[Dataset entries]
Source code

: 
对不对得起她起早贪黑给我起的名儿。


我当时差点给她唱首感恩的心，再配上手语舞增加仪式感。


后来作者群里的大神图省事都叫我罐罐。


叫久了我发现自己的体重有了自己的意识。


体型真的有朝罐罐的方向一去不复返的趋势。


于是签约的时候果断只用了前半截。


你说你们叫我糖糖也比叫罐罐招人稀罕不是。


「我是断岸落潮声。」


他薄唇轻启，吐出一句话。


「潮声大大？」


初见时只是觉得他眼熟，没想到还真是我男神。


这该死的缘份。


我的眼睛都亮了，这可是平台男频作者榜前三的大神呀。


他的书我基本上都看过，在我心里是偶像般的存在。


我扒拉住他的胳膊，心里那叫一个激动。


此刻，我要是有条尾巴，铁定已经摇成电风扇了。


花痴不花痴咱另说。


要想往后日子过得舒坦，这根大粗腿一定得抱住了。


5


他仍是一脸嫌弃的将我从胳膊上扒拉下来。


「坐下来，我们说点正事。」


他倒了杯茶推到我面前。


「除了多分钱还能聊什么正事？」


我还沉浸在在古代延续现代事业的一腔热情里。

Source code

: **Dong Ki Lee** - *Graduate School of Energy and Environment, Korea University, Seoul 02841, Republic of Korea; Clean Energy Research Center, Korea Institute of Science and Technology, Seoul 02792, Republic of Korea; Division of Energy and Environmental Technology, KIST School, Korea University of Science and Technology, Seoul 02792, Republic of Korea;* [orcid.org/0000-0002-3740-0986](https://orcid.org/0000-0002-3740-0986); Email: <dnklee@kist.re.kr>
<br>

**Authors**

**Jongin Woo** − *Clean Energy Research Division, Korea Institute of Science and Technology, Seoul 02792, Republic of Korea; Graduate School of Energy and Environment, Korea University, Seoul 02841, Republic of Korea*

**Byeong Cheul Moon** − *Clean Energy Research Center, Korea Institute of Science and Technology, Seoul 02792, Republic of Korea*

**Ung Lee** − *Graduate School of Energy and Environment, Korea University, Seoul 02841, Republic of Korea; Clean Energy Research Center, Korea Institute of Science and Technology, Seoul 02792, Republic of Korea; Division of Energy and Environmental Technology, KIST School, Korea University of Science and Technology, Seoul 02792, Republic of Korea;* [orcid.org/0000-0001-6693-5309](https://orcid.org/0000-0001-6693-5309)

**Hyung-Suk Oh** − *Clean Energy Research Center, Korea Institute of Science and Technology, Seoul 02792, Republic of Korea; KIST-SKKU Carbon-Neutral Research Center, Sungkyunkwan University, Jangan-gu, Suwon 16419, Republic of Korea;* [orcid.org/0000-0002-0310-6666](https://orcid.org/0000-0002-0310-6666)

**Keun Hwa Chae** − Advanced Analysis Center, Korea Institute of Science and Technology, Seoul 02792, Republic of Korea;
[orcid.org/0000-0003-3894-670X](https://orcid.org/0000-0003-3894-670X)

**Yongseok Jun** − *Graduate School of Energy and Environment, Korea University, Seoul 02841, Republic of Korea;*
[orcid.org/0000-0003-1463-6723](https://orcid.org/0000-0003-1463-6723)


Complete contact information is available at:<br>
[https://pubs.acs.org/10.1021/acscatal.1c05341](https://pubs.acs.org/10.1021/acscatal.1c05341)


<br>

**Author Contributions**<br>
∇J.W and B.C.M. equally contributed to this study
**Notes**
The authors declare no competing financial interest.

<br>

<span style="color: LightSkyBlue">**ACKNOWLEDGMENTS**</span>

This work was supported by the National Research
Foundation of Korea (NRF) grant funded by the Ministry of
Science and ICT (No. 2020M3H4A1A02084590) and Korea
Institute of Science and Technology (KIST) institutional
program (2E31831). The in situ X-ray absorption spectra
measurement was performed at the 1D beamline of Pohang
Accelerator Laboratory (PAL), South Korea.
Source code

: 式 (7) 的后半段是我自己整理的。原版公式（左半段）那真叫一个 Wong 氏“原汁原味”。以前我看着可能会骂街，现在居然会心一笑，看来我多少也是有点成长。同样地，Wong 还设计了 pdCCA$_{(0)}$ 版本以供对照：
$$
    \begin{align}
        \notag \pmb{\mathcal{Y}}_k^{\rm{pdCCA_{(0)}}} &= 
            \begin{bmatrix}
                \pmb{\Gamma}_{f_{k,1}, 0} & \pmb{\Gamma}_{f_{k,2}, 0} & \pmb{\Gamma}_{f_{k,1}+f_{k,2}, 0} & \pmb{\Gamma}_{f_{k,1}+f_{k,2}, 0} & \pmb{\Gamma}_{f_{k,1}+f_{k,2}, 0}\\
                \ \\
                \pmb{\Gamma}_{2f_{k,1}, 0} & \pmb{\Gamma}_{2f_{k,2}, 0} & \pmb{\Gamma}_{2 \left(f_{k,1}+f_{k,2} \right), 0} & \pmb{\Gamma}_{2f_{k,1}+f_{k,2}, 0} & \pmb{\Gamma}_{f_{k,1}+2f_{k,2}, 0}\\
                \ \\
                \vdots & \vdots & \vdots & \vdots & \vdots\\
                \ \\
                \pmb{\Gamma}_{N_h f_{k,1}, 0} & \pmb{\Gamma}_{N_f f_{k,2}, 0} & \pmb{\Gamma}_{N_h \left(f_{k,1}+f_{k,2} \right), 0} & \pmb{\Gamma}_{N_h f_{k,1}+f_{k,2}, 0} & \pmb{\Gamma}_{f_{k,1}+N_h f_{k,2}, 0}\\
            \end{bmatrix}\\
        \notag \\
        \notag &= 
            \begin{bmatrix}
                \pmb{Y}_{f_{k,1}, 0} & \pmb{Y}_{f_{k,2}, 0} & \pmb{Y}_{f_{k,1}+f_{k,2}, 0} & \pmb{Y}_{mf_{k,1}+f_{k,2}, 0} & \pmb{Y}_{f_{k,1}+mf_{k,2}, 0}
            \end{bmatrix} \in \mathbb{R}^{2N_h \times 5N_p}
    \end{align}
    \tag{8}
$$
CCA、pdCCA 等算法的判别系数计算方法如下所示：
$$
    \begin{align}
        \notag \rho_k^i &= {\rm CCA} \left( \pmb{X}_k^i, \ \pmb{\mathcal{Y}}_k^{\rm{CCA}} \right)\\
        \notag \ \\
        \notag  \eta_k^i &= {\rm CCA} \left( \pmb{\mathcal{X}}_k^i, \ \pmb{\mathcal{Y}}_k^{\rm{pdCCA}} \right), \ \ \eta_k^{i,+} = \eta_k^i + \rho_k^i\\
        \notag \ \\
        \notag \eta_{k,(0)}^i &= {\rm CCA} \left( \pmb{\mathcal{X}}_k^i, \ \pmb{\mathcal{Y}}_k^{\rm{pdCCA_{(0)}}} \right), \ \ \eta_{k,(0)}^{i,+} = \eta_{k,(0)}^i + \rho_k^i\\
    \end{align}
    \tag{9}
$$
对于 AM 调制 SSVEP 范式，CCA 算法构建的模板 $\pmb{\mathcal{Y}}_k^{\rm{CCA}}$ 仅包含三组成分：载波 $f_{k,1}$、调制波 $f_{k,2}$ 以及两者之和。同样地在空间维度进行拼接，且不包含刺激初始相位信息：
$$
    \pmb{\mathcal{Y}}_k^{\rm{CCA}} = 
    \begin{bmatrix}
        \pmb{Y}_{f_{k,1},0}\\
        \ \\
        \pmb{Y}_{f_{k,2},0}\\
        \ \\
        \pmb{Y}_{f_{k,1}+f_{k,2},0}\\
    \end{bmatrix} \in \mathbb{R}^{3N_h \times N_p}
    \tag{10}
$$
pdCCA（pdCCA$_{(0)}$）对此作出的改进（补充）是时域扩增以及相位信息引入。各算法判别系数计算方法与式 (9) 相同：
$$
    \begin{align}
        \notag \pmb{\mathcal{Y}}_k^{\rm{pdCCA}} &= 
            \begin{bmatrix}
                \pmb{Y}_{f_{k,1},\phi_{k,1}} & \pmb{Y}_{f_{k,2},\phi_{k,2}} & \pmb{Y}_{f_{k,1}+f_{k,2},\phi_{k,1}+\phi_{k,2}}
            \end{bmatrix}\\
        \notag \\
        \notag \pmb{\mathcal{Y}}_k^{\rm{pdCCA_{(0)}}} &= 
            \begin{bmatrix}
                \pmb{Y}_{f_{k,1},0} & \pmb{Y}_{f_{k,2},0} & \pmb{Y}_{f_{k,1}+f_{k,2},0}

▶ _WHAT IS REQUIRED_:
In the data above, count the lines where the word "mathbb" appears; reply with the number only.

▶ _SOLUTION TO THIS PROBLEM_:
2